Sollte das Gewächshaus zum Erfolg werden, könnte er vielleicht eine stetige Einnahmequelle finden – ohne von der Familie Xuan und dem Land abhängig zu sein, das er von ihr noch nicht erhalten hatte.
Xu Feng lächelte bei dem Gedanken an die grünen, blühenden Pflanzen, die sein Gewächshaus füllen würden, wenn alles nach seinem Willen verliefe.
Seit dem Erwachen seiner Fähigkeit, oder vielleicht seit er in dieser Parallelwelt aufgewacht war, fühlte er sich zur Natur hingezogen. Der bevorstehende Winter machte ihm nur Kummer, und er fürchtete sich vor der Kälte. Er hatte nicht ohne Grund auf die Renovierung des Blumengartens bestanden und Verwalter Wu dazu gedrängt, den Bau des Gewächshauses zu beschleunigen.
Als er das letzte Hanfu in seinen Schrank legte, warf Xu Feng einen Blick zu seinem Bett. Er wollte den Ring des ursprünglichen Besitzers mitnehmen, wollte das Geheimfach jedoch nicht öffnen, solange die beiden Mädchen im Raum waren. Es hatte immerhin einen Grund, dass es ein Geheimfach war.
Nach einem weiteren Blick aus dem Augenwinkel auf das Fach, bewegte sich Xu Feng zur Tür seines Zimmers.
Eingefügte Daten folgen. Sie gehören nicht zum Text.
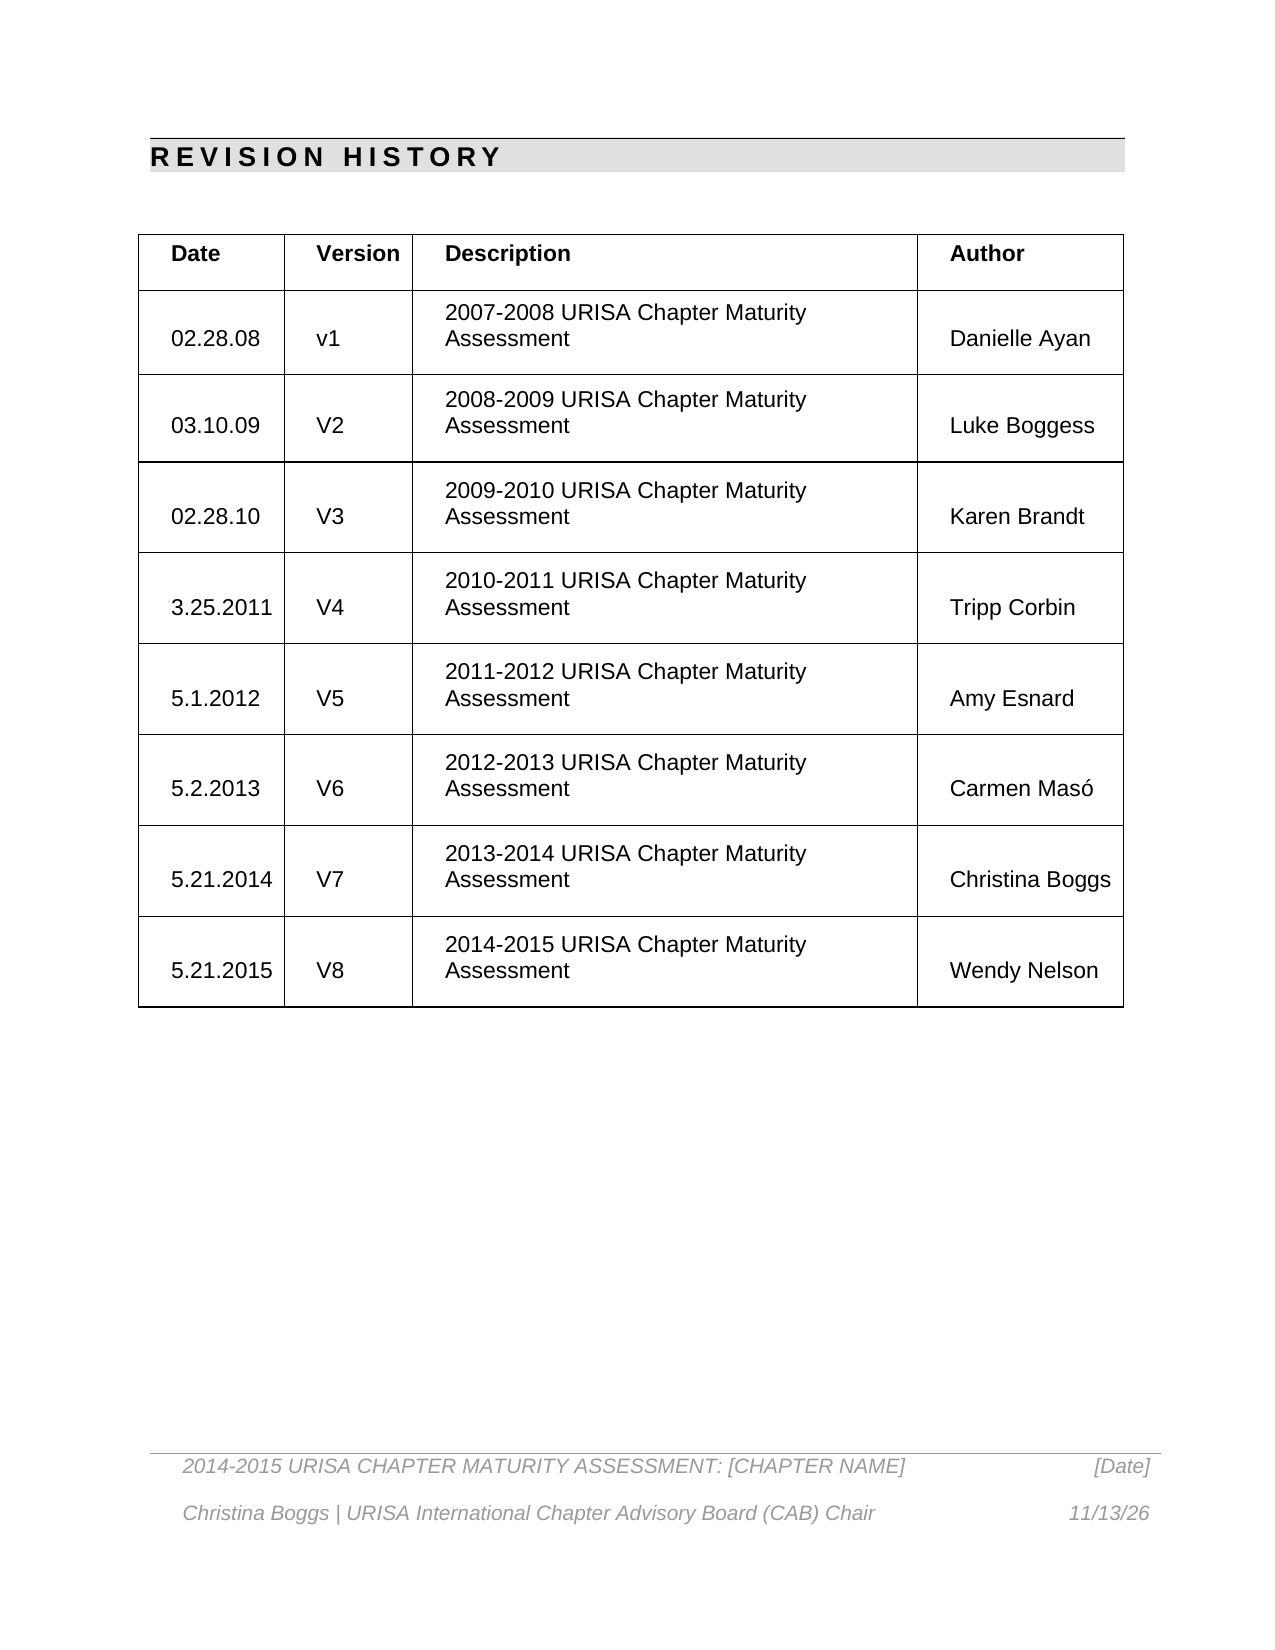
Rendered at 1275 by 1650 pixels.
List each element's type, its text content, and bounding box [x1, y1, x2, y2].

table_cell v1 [285, 291, 412, 374]
table_cell 2007-2008 URISA Chapter Maturity Assessment [413, 291, 917, 374]
table_cell Christina Boggs [918, 826, 1123, 916]
table_cell 2011-2012 URISA Chapter Maturity Assessment [413, 644, 917, 734]
text REVISION HISTORY [150, 139, 1125, 172]
table_cell 02.28.10 [139, 463, 284, 552]
table_cell 2010-2011 URISA Chapter Maturity Assessment [413, 553, 917, 643]
table_cell 5.21.2015 [139, 917, 284, 1006]
table_cell Carmen Masó [918, 735, 1123, 825]
table_cell 2009-2010 URISA Chapter Maturity Assessment [413, 463, 917, 552]
table_cell V3 [285, 463, 412, 552]
table_cell 2012-2013 URISA Chapter Maturity Assessment [413, 735, 917, 825]
table_cell Luke Boggess [918, 375, 1123, 461]
table_cell 5.21.2014 [139, 826, 284, 916]
table_cell 5.1.2012 [139, 644, 284, 734]
table_header Description [413, 235, 917, 289]
table_cell 2014-2015 URISA Chapter Maturity Assessment [413, 917, 917, 1006]
table_cell 03.10.09 [139, 375, 284, 461]
table_header Date [139, 235, 284, 289]
table_cell 5.2.2013 [139, 735, 284, 825]
table_cell V2 [285, 375, 412, 461]
table_cell 3.25.2011 [139, 553, 284, 643]
table_cell 02.28.08 [139, 291, 284, 374]
table_cell 2013-2014 URISA Chapter Maturity Assessment [413, 826, 917, 916]
table_header Author [918, 235, 1123, 289]
table_cell Wendy Nelson [918, 917, 1123, 1006]
table_cell V6 [285, 735, 412, 825]
table_cell 2008-2009 URISA Chapter Maturity Assessment [413, 375, 917, 461]
table_cell V8 [285, 917, 412, 1006]
table_cell Danielle Ayan [918, 291, 1123, 374]
table_cell Tripp Corbin [918, 553, 1123, 643]
table_cell Amy Esnard [918, 644, 1123, 734]
table_cell V4 [285, 553, 412, 643]
table_cell Karen Brandt [918, 463, 1123, 552]
table_cell V7 [285, 826, 412, 916]
table_header Version [285, 235, 412, 289]
table_cell V5 [285, 644, 412, 734]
Mit großen Schritten, an die die noch immer verdutzten Si und San schwer anzupassen waren, ging es weiter.
Sie wussten bereits, wohin ihre junge Herrin gehen würde – zu dem Ort, den er während der Bauphase bei jeder Gelegenheit aufgesucht hatte.
Was war so besonders an dem Holzkeller? Das wussten sie nicht.
Xu Feng ging vom Wohnzimmer über den offenen Platz, der zur kleinen Empfangshalle führte, bis er schließlich draußen an der frischen Luft war.
Der kalte Januarwind ließ seine Knochen leicht kribbeln, während sein Blick auf die halb versunkene Konstruktion fiel, die sein Gewächshaus war.